Set task
Repeat every line of the listing below word for word, leaving the pictures out of your answer.

[Data excerpts]
────────────────

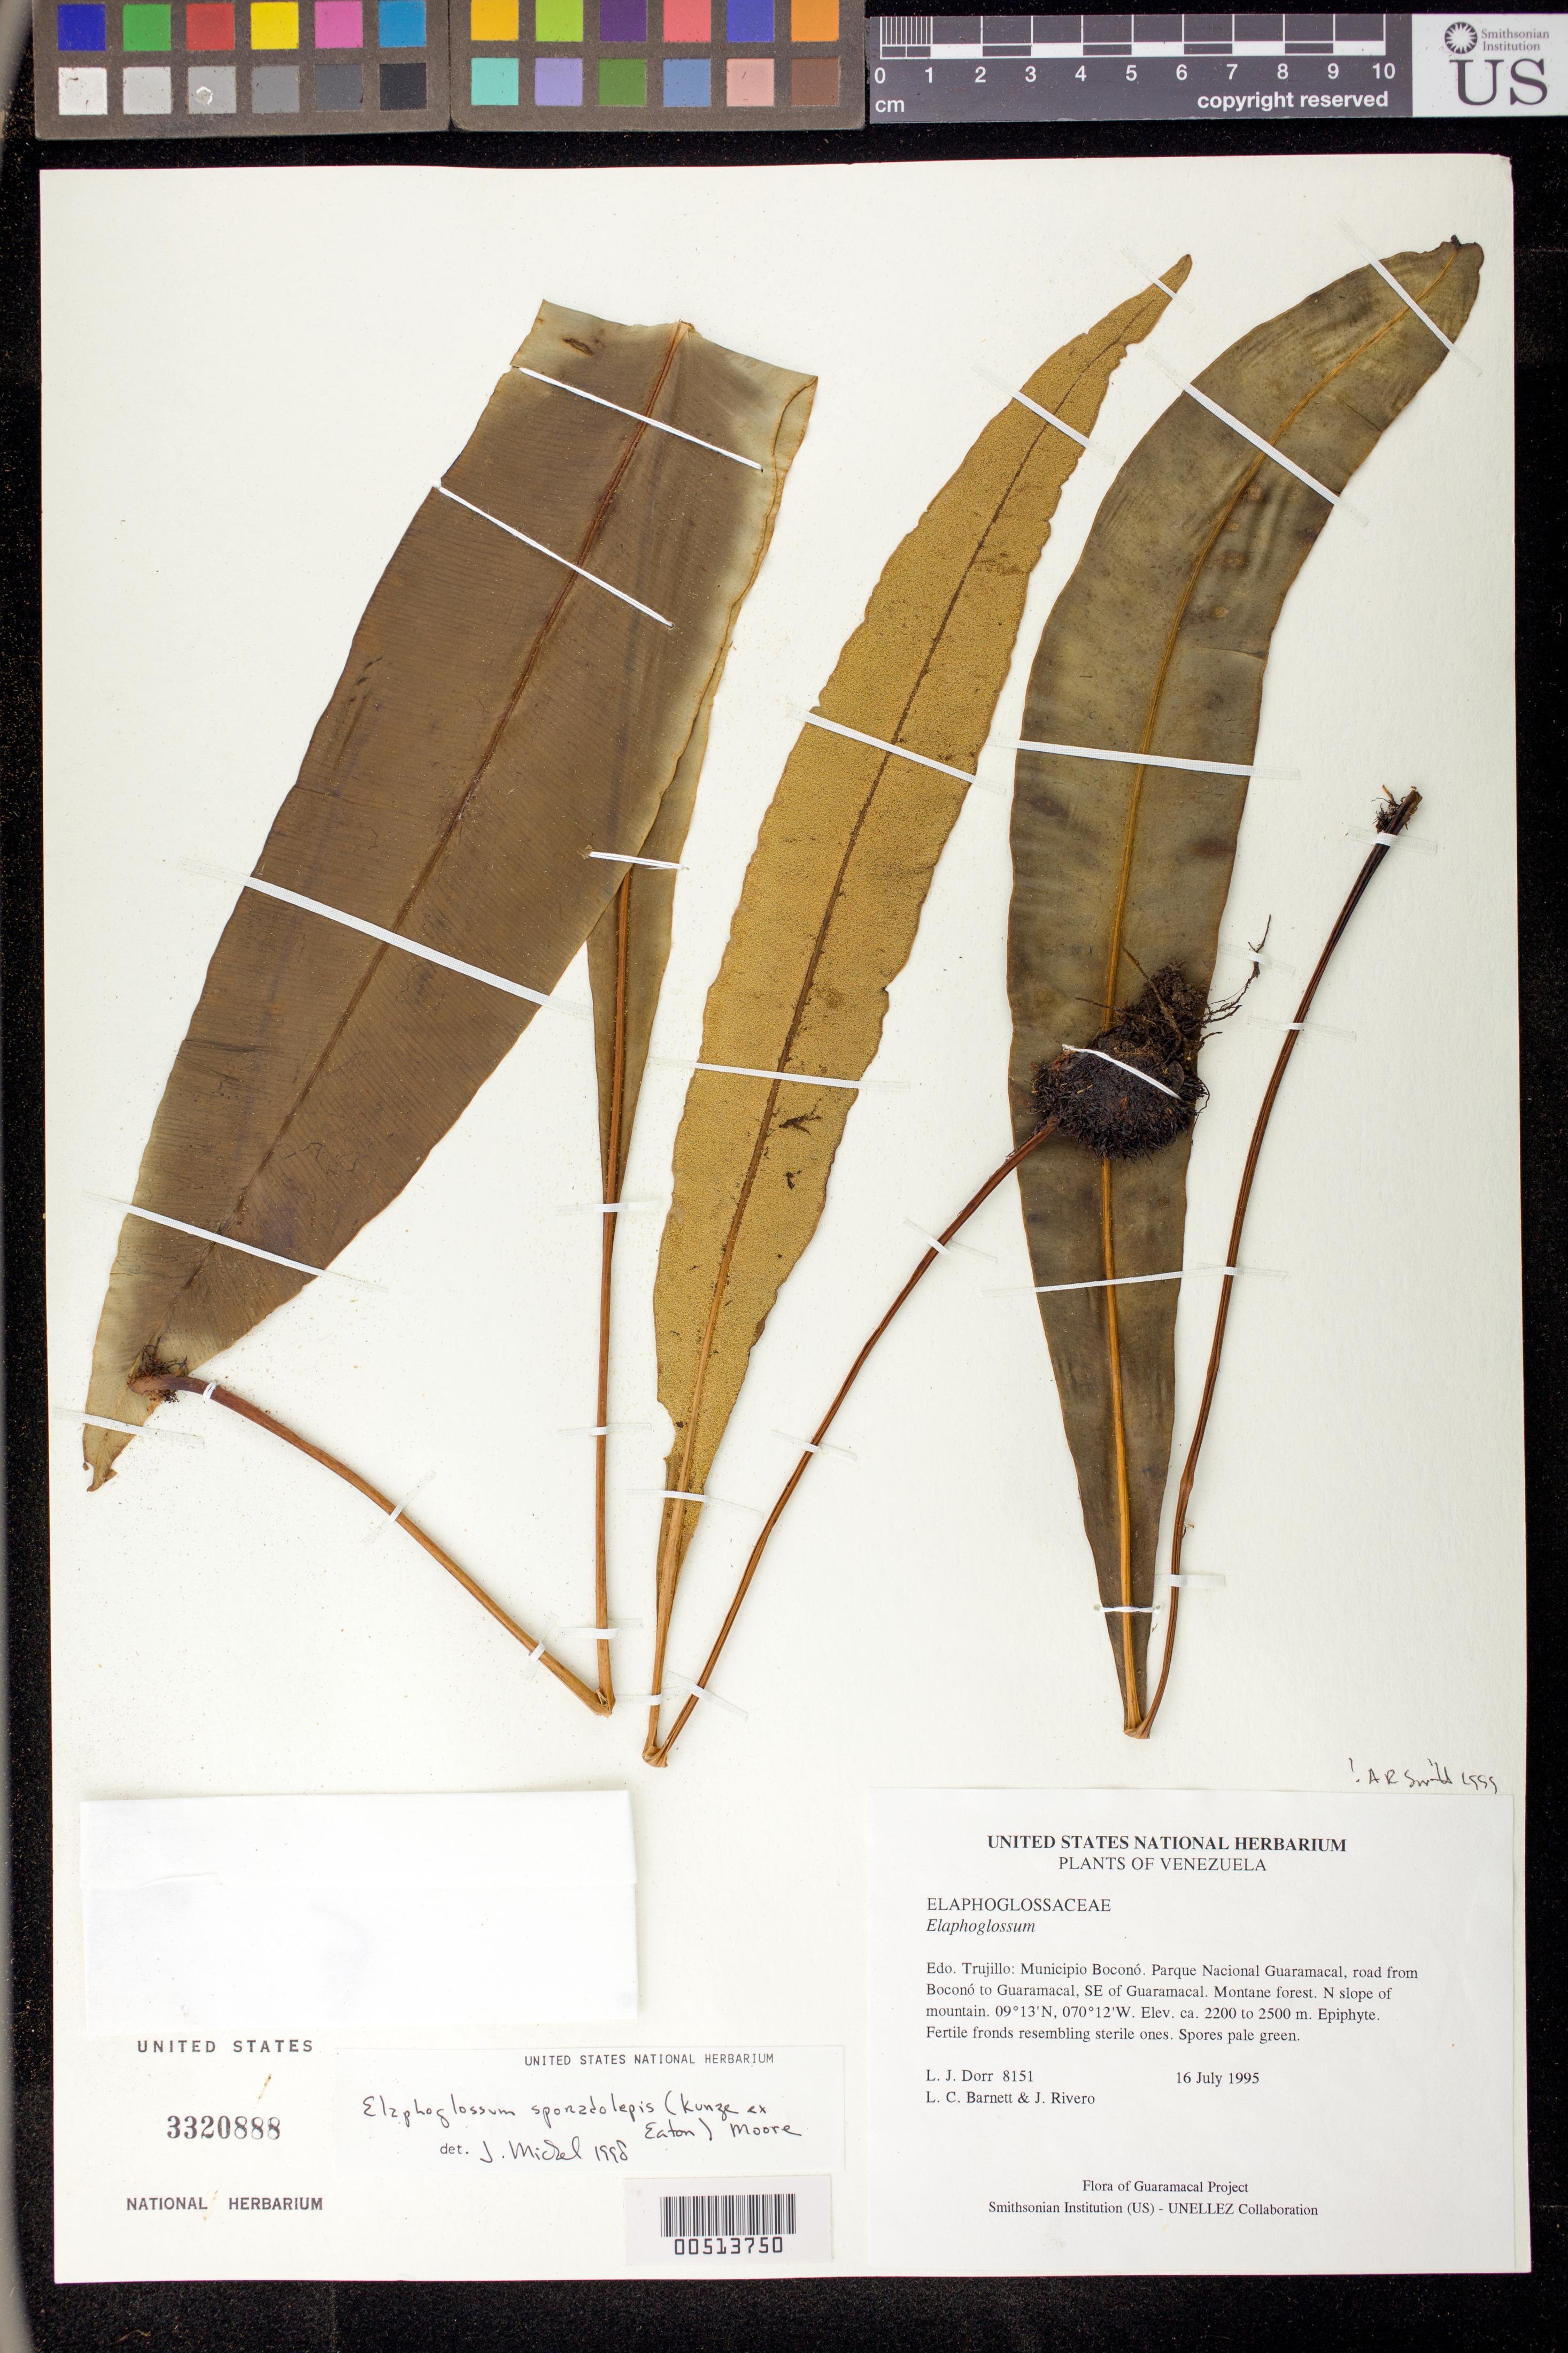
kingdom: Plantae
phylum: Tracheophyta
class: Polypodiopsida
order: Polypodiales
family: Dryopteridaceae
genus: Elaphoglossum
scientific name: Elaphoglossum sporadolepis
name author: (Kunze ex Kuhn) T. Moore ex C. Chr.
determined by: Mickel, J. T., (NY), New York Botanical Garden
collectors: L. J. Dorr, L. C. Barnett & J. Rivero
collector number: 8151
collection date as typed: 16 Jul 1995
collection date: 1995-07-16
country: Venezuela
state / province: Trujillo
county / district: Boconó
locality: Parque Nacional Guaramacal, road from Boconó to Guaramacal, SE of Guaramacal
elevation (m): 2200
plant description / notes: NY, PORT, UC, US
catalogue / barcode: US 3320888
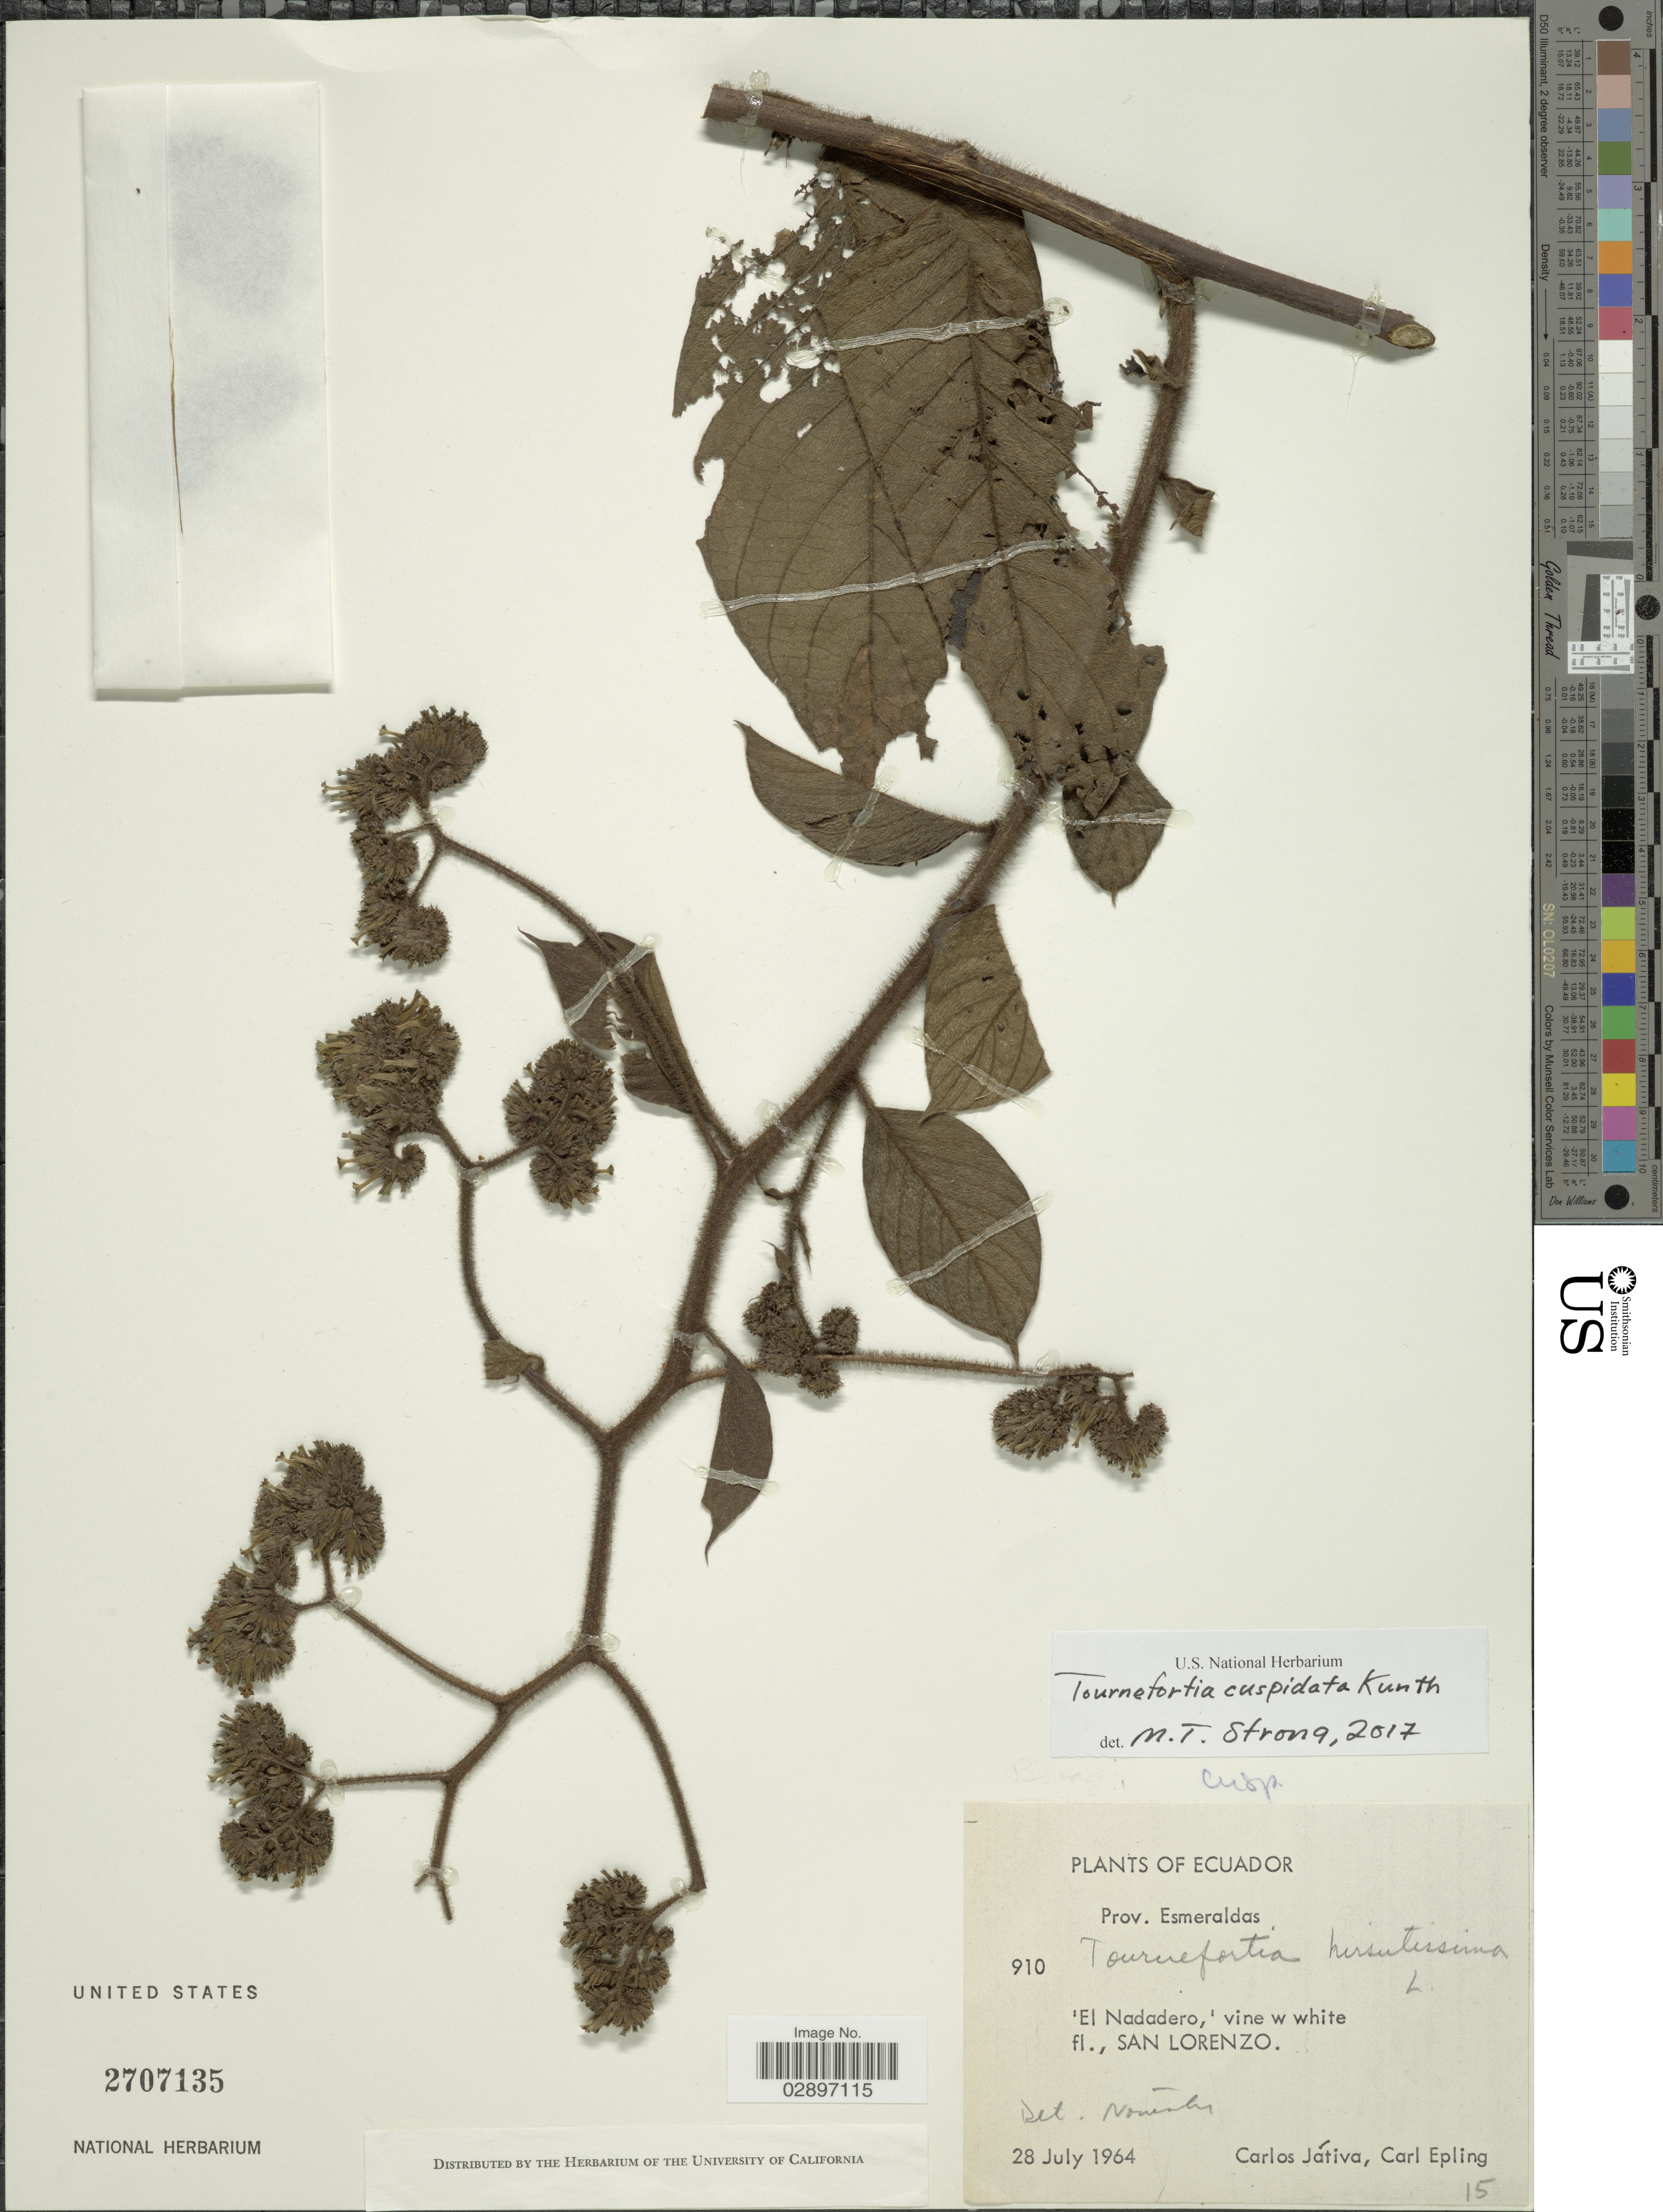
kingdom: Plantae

────────────────

Response below
kingdom: Plantae
phylum: Tracheophyta
class: Polypodiopsida
order: Polypodiales
family: Dryopteridaceae
genus: Elaphoglossum
scientific name: Elaphoglossum sporadolepis
name author: (Kunze ex Kuhn) T. Moore ex C. Chr.
determined by: Mickel, J. T., (NY), New York Botanical Garden
collectors: L. J. Dorr, L. C. Barnett & J. Rivero
collector number: 8151
collection date as typed: 16 Jul 1995
collection date: 1995-07-16
country: Venezuela
state / province: Trujillo
county / district: Boconó
locality: Parque Nacional Guaramacal, road from Boconó to Guaramacal, SE of Guaramacal
elevation (m): 2200
plant description / notes: NY, PORT, UC, US
catalogue / barcode: US 3320888
kingdom: Plantae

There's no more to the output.